Pesticides are the number one threat to pollinators such as bees, butterflies, and bats, according to the U.S. USDA’s short list. To help reverse this effect, President Obama signed the Pollinator Health Protection Act in May 2016 to create a pollinator conservation center in Connecticut. The next step in this initiative will be to find ways to further save pollinators from pesticides and other threats such as disease and habitat loss.

 

A new hope for pollinators

The U.S. Fish and Wildlife Service (FWS) will open a new conservation center today, that will focus on pollinators: the bees, butterflies, birds and bats that are essential for plant reproduction. The Pollinator Stewardship Center is located at the National Conservation Training Center in Shepherdstown, West Virginia. The site is home to the FWS’s National Pollinator Health Strategy and National Pollinator Research Center. The training center also hosts several other government agencies including the Department of Agriculture’s Natural Resources Conservation Service (NRCS), the Environmental Protection Agency (EPA), the Bureau of Land Management (BLM), the Department of Defense, and others. The center is the first of its kind and will provide an interagency platform to address the challenges facing pollinators. The strategy was developed by the White House Task Force on Pollinator Health earlier this year after the release of the 2015 White House report The Federal Plan to Save America’s Pollinators. The plan calls for increased collaboration between federal agencies, as well as state, tribal, local governments and private organizations working toward similar goals.

 

A problem with no easy solution

There’s no easy solution to the problem of pollinators disappearing from our ecosystem, but the U.S. Fish and Wildlife Service is stepping up its game with the creation of a new Pollinator Conservation Center , headquartered on the grounds of the agency’s Patuxent Research Refuge in Laurel, Maryland. The center will house the world’s largest collection of pollinating insects—including bees, butterflies, moths, flies and beetles—and will serve as an educational resource for scientists and the public alike.
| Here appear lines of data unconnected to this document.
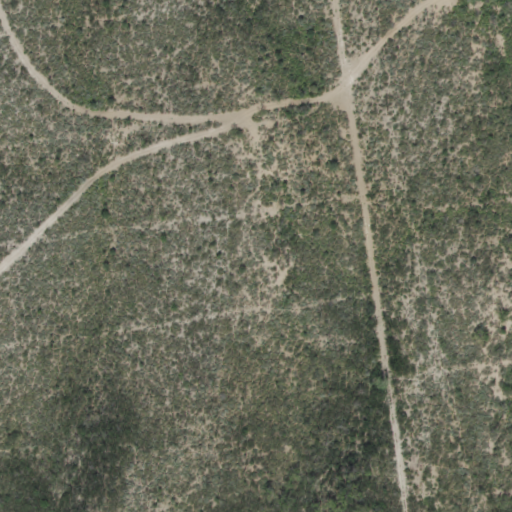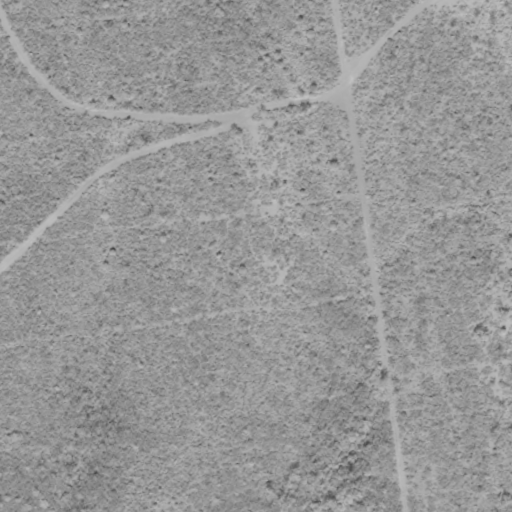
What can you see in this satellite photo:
road: (102, 110)
road: (221, 132)
road: (425, 264)
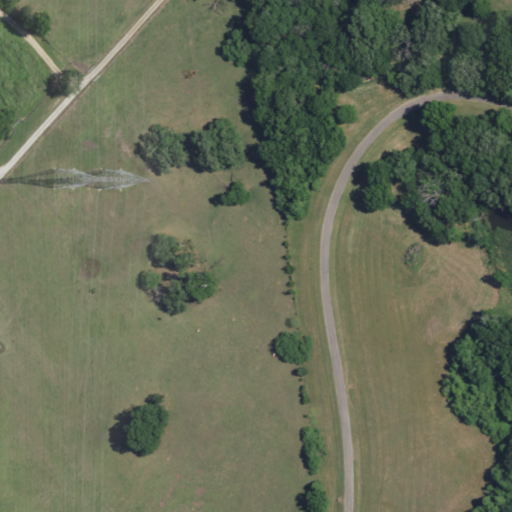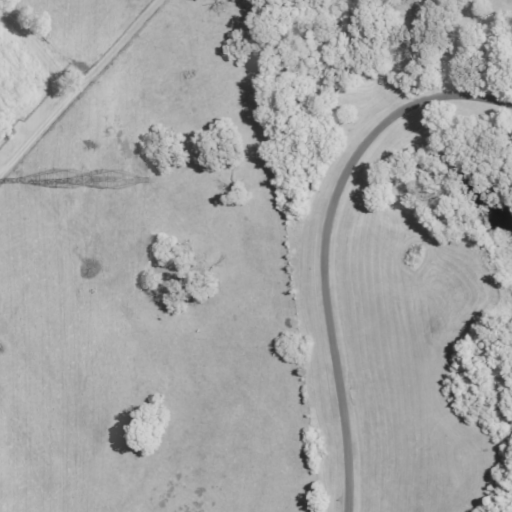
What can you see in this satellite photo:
road: (39, 49)
road: (79, 86)
park: (490, 153)
power tower: (104, 177)
power tower: (56, 179)
road: (325, 239)
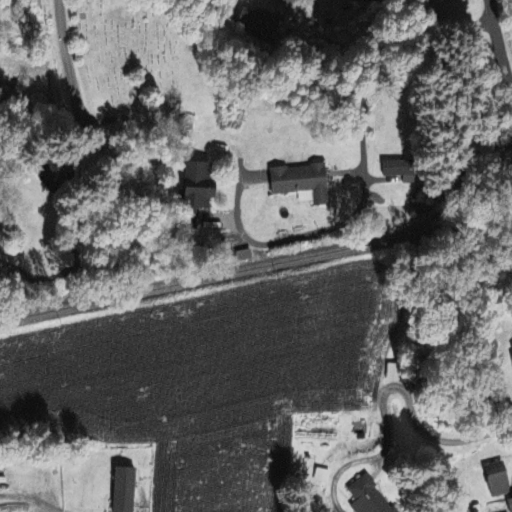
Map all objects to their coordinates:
building: (259, 23)
road: (495, 54)
road: (68, 55)
park: (138, 55)
road: (344, 151)
building: (392, 169)
building: (299, 184)
building: (195, 185)
railway: (256, 264)
building: (511, 347)
road: (393, 393)
building: (496, 480)
building: (122, 490)
building: (366, 497)
road: (30, 498)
It’ll also be open to researchers who want to study the effects of pesticides on these insects (an issue that has recently come under fire by environmental groups). The center was created thanks to an act passed by Congress last year; it will officially open in September 2016.

 

How you can help

The U.S. Fish and Wildlife Service’s new Pollinator Conservation Center will open at Rocky Mountain Arsenal National Wildlife Refuge, part of the $900 million President Obama announced for honeybee research and habitat protection last week, as part of a coordinated plan by the USFWS and its partners to help pollinators thrive for generations to come. While many factors have contributed to declining populations of bees and other pollinators, loss of critical habitat is a primary cause. By creating more bee-friendly habitats on public lands, we can better protect these important species that are essential to our food supply. In addition to their ecological value, pollinators also contribute billions of dollars each year through improved crop yields and support an estimated one out of every three bites we take.

 

Why it’s so important

Pollinators play a vital role in our food supply—one we’re just beginning to understand. Thanks, in part, to public awareness campaigns and an increased interest by local governments, there’s been an uptick in recent years of new research and initiatives geared toward protecting pollinators and their habitat. The United States is launching a national pollinator conservation center—the first of its kind—to foster research on how we can better protect pollinators across America. This will be big news for beekeepers and other people who work with bees. It also comes at a time when bee populations are struggling. We want to provide solutions that help ensure our nation’s food security while safeguarding pollinator health and diversity, said Agriculture Secretary Tom Vilsack in a statement announcing funding for the center. Our agricultural system depends on bees as crop producers, honey producers, and insect control agents – which makes protecting them all that more important.